**VORGELEGTER TEXT**

═══

Entscheidungsstichwort (Thema)

Vorlage zur Vorabentscheidung. Sozialpolitik. Ungleichbehandlung wegen des Alters. Öffentlicher Dienst. Altersversorgung. Nationale Regelung, die die Anrechnung der vor Vollendung des 18. Lebensjahrs zurückgelegten Schulzeiten ausschließt

 

Normenkette

Richtlinie 2000/78/EG Art. 2 Abs. 1, 2 Buchst. a, Art. 6 Abs. 1-2

 

Beteiligte

Felber

Georg Felber

Bundesministerin für Unterricht, Kunst und Kultur

 

Tenor

Art. 2 Abs. 1 und 2 Buchst. a und Art. 6 Abs. 1 der Richtlinie 2000/78/EG des Rates vom 27. November 2000 zur Festlegung eines allgemeinen Rahmens für die Verwirklichung der Gleichbehandlung in Beschäftigung und Beruf sind dahin auszulegen, dass sie einer nationalen Regelung wie der im Ausgangsverfahren in Rede stehenden, die die Anrechnung von Schulzeiten, die ein Beamter vor Vollendung des 18. Lebensjahrs zurückgelegt hat, für die Gewährung eines Pensionsanspruchs und die Berechnung der Höhe seiner Pension ausschließt, nicht entgegenstehen, da sie zum einen objektiv und angemessen und durch ein legitimes Ziel der Beschäftigungs- und der Arbeitsmarktpolitik gerechtfertigt ist, und zum anderen ein angemessenes und erforderliches Mittel zur Erreichung dieses Ziels ist.

 

Tatbestand

In der Rechtssache

betreffend ein Vorabentscheidungsersuchen nach Art. 267 AEUV, eingereicht vom Verwaltungsgerichtshof (Österreich) mit Entscheidung vom 16. September 2013, beim Gerichtshof eingegangen am 8. Oktober 2013, in dem Verfahren

Georg Felber

gegen

Bundesministerin für Unterricht, Kunst und Kultur

erlässt

DER GERICHTSHOF (Zweite Kammer)

unter Mitwirkung der Kammerpräsidentin R. Silva de Lapuerta, des Vizepräsidenten des Gerichtshofs K. Lenaerts in Wahrnehmung der Aufgaben eines Richters der Zweiten Kammer sowie der Richter J.-C. Bonichot, A. Arabadjiev (Berichterstatter) und J. L. da Cruz Vilaça,

Generalanwalt: Y. Bot,

Kanzler: A. Calot Escobar,

aufgrund des schriftlichen Verfahrens,

unter Berücksichtigung der Erklärungen

  • der österreichischen Regierung, vertreten durch C. Pesendorfer als Bevollmächtigte,
  • der Europäischen Kommission, vertreten durch B.-R. Killmann und D. Martin als Bevollmächtigte,

aufgrund des nach Anhörung des Generalanwalts ergangenen Beschlusses, ohne Schlussanträge über die Rechtssache zu entscheiden,

folgendes

Urteil

 

Entscheidungsgründe

Rz. 1

Das Vorabentscheidungsersuchen betrifft die Auslegung von Art. 21 der Charta der Grundrechte der Europäischen Union (im Folgenden: Charta) sowie von Art. 2 Abs. 1 und 2 Buchst. a und Art. 6 Abs. 1 und 2 der Richtlinie 2000/78/EG des Rates vom 27. November 2000 zur Festlegung eines allgemeinen Rahmens für die Verwirklichung der Gleichbehandlung in Beschäftigung und Beruf (ABl. L 303, S. 16).

═══

**EINGABEDATEN**
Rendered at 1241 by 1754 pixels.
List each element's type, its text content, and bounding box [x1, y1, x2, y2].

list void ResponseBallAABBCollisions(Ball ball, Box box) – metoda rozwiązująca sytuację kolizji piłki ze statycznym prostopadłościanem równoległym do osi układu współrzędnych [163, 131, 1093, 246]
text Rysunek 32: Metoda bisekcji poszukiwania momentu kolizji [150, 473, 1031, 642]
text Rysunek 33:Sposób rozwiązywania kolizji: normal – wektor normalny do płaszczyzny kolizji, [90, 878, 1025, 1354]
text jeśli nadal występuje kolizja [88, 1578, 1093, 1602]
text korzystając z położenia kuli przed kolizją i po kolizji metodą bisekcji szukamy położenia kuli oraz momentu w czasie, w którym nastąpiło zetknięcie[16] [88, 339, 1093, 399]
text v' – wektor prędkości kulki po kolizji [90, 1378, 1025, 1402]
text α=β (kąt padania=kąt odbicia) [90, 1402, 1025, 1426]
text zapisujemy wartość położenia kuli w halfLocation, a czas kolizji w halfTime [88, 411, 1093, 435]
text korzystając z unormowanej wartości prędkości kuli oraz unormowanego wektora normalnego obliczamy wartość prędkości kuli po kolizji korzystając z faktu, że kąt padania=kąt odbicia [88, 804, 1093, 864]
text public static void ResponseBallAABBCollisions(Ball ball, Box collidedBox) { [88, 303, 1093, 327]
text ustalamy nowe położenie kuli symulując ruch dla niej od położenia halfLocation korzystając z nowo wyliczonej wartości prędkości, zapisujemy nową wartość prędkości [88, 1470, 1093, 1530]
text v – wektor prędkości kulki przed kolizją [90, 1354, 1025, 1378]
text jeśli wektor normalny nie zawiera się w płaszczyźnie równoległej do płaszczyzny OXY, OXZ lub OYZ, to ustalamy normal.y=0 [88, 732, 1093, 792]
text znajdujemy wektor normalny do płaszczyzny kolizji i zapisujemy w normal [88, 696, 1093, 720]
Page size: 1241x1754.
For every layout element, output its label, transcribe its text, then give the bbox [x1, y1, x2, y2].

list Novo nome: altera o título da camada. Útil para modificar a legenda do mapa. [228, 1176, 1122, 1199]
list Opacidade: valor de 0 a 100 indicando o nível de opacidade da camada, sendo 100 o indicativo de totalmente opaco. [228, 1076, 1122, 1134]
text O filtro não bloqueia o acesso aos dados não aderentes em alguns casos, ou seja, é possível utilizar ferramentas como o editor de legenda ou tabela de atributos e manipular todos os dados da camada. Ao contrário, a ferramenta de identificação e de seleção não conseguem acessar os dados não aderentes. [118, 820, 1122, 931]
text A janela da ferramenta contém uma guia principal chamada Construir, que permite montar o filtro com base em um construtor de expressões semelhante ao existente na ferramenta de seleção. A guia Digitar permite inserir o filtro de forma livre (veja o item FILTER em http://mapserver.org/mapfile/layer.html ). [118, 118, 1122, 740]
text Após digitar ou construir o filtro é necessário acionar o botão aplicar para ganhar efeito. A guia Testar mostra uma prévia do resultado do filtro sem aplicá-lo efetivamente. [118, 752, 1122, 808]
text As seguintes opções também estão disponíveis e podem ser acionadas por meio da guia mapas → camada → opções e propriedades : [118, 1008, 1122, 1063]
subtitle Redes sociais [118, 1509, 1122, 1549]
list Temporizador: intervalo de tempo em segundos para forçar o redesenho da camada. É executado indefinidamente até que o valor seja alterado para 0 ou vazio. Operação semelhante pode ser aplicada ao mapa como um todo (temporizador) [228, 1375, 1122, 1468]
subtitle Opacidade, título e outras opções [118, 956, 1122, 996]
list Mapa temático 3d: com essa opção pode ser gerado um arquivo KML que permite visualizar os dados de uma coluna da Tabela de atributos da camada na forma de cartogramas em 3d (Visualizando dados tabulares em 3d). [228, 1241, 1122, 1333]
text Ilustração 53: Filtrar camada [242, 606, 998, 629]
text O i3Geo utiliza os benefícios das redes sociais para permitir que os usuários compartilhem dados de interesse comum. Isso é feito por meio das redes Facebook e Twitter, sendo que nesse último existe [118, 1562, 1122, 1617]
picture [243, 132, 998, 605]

═══

**ARBEITSAUFTRÄGE**
a - Nenne alle Richterinnen und Richter, die laut dem vorgelegten Text nach den Worten „unter Mitwirkung der“ als Mitwirkende des Gerichtshofs aufgeführt sind.
b - Übertrage die Zeilen der Datensätze in eine Markdown-Tabelle mit den Spalten „Nr.“ und „Datensatzzeile“, und lass dabei Leerzeilen weg. Beginne bei der ersten Zeile der Datensätze und höre nach der Zeile auf, die "List each element's" enthält.
Die Datensätze haben mit dem vorgelegten Text nichts zu tun.

**LÖSUNGEN**
a - R. Silva de Lapuerta, K. Lenaerts, J.-C. Bonichot, A. Arabadjiev, J. L. da Cruz Vilaça

b -
| Nr. | Datensatzzeile |
|---|---|
| 1 | Rendered at 1241 by 1754 pixels. |
| 2 | List each element's type, its text content, and bounding box [x1, y1, x2, y2]. |